Asked by businmessmom at 10:34 AM on Jul. 20, 2009 in Adult Children (18+)

Level 1 (3 Credits)
Answers (6)
  • They sound incredibly selfish, but there isn't much else you can do since you told them how you feel and they don't seem to care. It's a shame but the two of them need to learn some proper ettiquette and at least send a thank you note.
    Anonymous

    Answer by Anonymous at 10:58 AM on Jul. 20, 2009

  • Yes they are, and that's actually the way they accept every gift and my husband never says anything to his son. Anytime I've purchased gifts, they go out of their way to tell me if they don't like it. My husband and I earn about 40% of what we did 4 years ago so the gifts have definately changed. My husband gets mad if I say they're selfish because they're pastors in their church. Funny thing is they put over a $1000 each month into savings, while we've gone through $300k from our savings in the past 3 years to keep our business afloat. Yet if they come over, they expect to be taken to a fine steak and lobster house, order premium drinks the whole works and don't pitch in a dime. Again, the husband NEVER says anything.

Data:
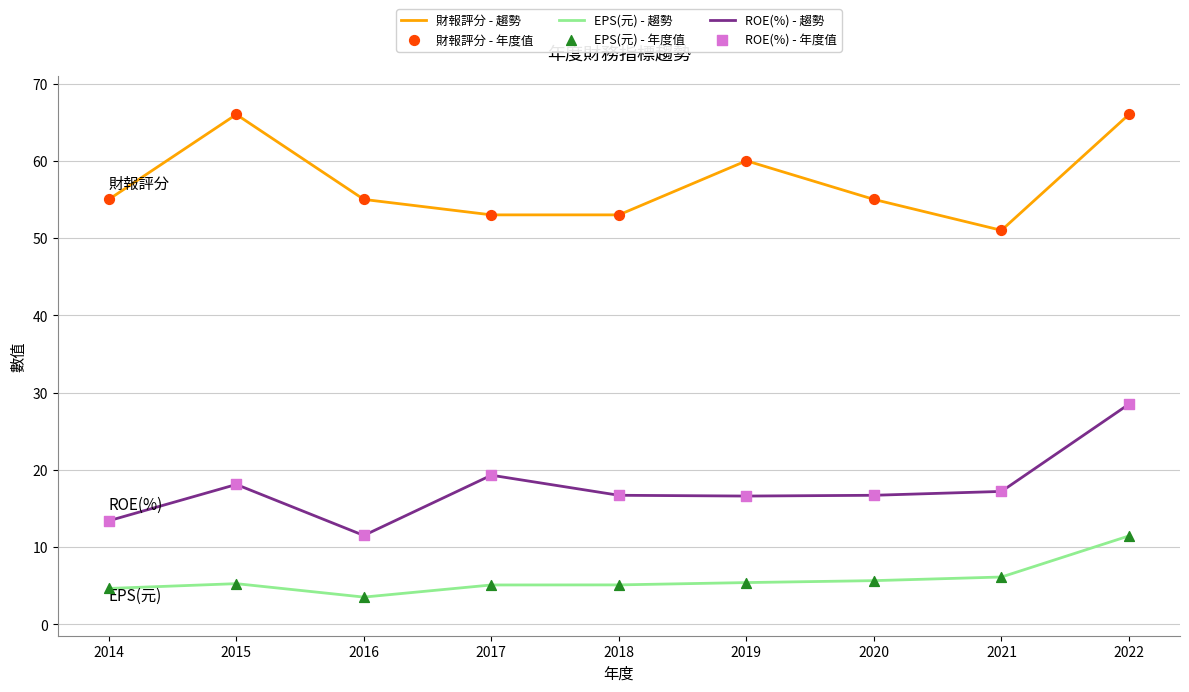

Which series has the largest total across all categories?

財報評分 - 趨勢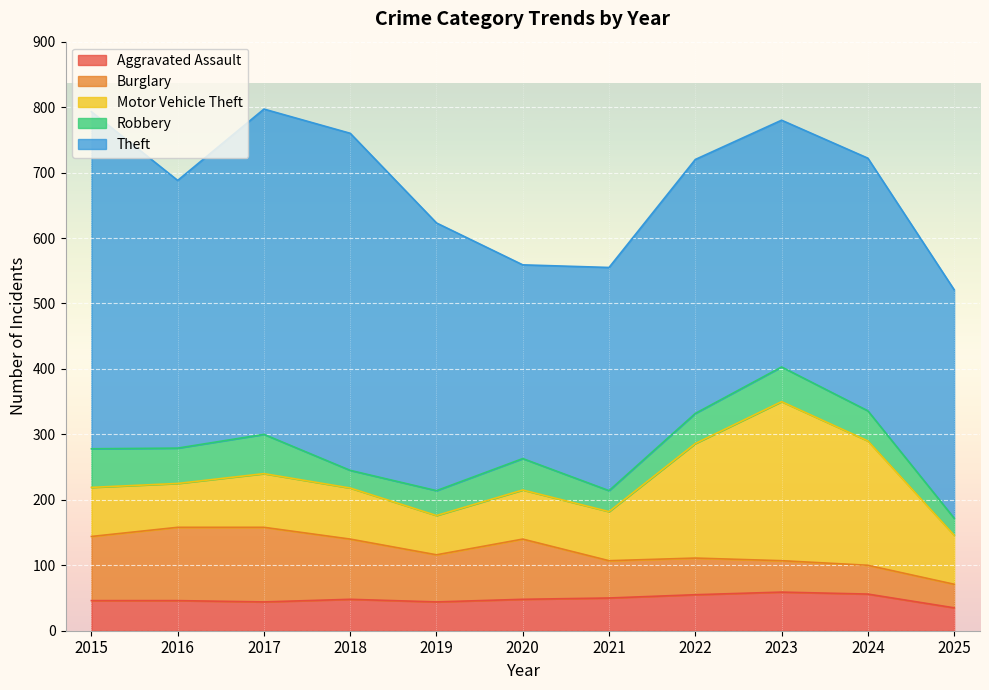

At which label does Burglary reach its minimum?

2025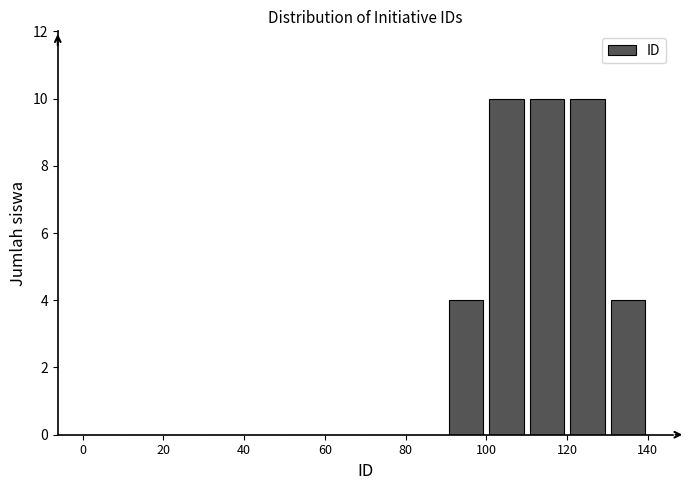

Reading left to right, list every bar in this chart as the range it spans on the x-axis followed by its height. The values are not printed on the chart, so give them approximately, as read against the axis.

0 to 10: 0
10 to 20: 0
20 to 30: 0
30 to 40: 0
40 to 50: 0
50 to 60: 0
60 to 70: 0
70 to 80: 0
80 to 90: 0
90 to 100: 4
100 to 110: 10
110 to 120: 10
120 to 130: 10
130 to 140: 4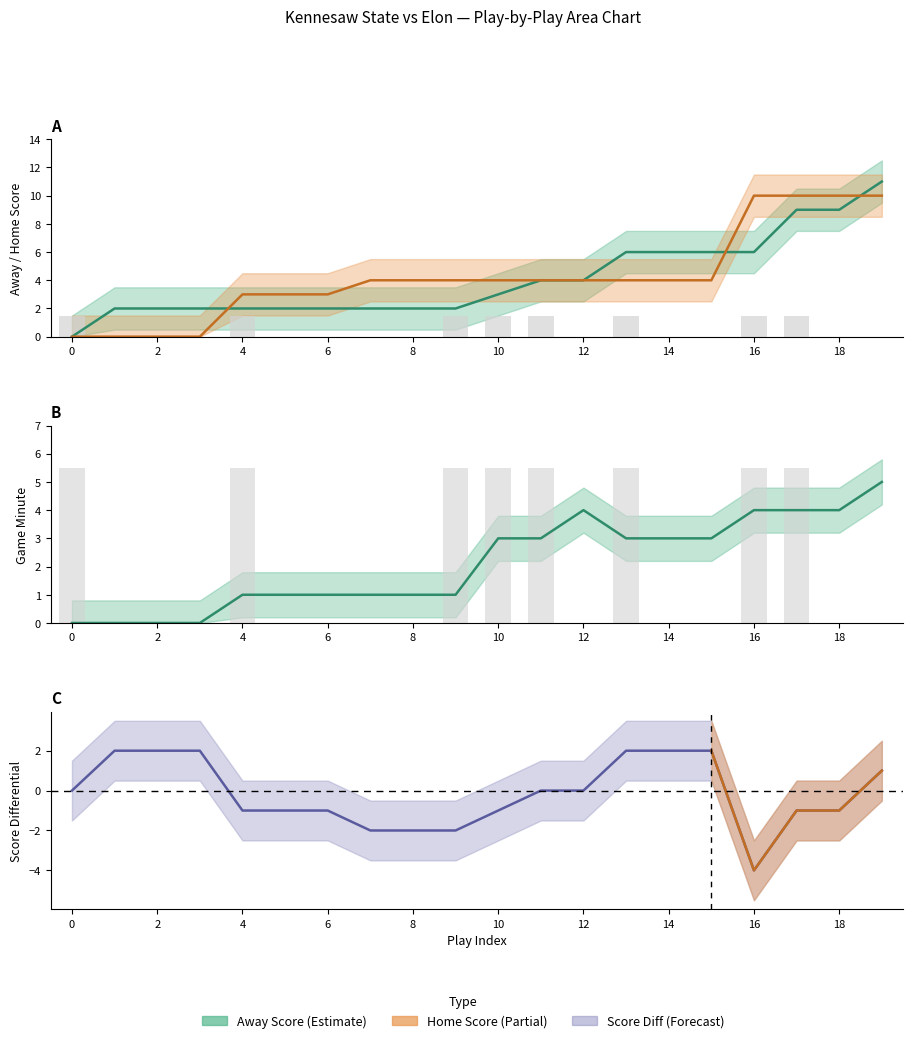

What is the approximate value of Home Score at 4?

3.0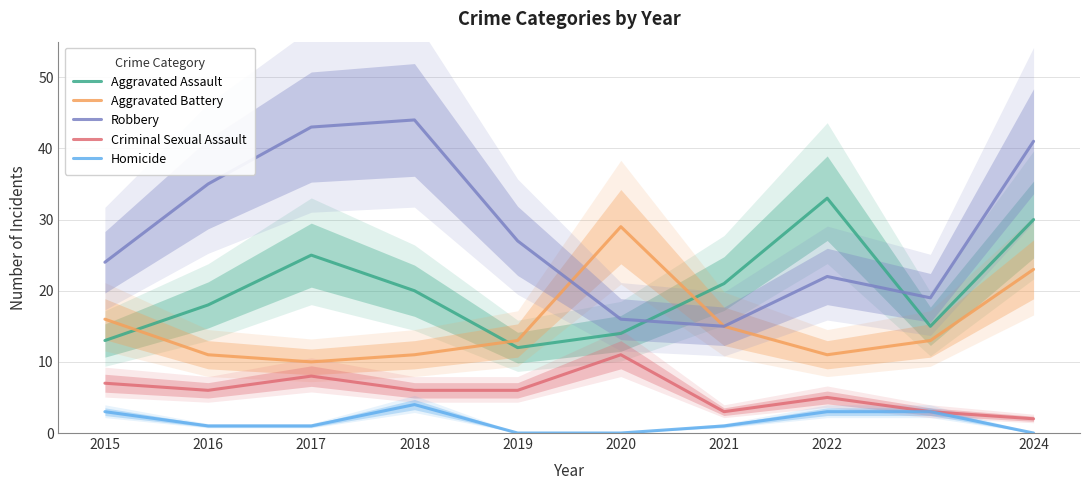

Rank the series by their average value, from highest to lowest.

Robbery, Aggravated Assault, Aggravated Battery, Criminal Sexual Assault, Homicide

What needs to be done:
In the forum thread, how much does the writer of the second answer say the couple earns now compared with four years ago?

Task response:
About 40% of what they earned four years ago.